* _TASK REQUIREMENTS_: Filter the material below down to the lines with the word "افزودن" and give those lines.

* _SUPPLIED INFORMATION_:
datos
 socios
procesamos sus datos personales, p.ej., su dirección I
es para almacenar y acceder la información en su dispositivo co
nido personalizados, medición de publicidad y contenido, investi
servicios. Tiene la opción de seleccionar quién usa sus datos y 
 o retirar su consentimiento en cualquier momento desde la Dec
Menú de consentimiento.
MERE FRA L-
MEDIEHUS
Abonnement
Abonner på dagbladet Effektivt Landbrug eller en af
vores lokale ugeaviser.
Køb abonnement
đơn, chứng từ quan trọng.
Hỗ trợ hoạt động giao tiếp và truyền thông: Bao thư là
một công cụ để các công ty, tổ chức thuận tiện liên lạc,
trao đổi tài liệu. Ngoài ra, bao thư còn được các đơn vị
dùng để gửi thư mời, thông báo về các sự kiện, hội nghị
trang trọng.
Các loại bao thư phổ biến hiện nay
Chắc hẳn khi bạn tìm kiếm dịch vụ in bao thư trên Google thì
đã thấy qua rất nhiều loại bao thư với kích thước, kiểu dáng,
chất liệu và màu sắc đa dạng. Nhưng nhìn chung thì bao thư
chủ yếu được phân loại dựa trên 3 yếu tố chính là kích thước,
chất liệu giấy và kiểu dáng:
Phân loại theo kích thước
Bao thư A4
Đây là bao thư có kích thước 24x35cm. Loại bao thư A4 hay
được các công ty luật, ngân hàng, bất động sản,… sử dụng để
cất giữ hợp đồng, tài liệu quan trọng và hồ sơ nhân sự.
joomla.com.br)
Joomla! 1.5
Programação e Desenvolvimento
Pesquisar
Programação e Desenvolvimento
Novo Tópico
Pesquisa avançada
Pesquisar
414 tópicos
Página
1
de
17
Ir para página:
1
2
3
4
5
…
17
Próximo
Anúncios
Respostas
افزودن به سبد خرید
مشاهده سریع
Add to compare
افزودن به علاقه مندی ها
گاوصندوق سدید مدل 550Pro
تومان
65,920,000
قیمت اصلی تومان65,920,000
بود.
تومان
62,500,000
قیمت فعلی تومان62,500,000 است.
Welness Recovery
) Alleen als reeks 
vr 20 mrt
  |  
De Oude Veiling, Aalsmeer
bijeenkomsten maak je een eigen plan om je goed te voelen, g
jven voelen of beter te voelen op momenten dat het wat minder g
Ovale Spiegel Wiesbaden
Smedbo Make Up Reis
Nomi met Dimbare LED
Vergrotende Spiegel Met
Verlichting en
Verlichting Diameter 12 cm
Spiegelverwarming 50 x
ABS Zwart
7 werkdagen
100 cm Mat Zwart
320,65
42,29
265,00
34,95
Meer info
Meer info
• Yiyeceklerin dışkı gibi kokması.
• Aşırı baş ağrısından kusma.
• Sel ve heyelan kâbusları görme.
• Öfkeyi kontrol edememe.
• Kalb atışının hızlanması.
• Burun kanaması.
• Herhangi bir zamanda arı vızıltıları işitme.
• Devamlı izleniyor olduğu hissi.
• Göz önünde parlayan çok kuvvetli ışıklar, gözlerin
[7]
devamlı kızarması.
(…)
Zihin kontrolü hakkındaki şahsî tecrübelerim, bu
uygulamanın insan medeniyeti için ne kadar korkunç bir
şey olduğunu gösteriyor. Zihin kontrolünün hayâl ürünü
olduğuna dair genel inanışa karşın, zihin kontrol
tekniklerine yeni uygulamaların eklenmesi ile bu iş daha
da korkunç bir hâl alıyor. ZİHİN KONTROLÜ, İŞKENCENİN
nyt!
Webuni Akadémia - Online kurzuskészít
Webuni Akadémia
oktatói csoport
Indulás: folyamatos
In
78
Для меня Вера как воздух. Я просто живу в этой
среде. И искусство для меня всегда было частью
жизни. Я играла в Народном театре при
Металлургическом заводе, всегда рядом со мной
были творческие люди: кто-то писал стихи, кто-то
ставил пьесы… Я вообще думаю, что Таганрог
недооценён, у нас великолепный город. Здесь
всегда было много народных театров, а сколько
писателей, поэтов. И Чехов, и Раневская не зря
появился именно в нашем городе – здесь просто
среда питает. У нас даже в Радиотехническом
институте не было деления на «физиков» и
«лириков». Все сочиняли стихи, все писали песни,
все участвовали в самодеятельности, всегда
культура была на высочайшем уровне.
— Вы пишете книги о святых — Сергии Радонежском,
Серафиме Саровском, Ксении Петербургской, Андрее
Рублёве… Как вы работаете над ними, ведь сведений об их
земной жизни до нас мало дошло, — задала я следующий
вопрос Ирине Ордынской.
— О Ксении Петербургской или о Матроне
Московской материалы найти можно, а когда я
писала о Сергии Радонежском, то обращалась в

* _TASK RESULT_:
افزودن به سبد خرید
افزودن به علاقه مندی ها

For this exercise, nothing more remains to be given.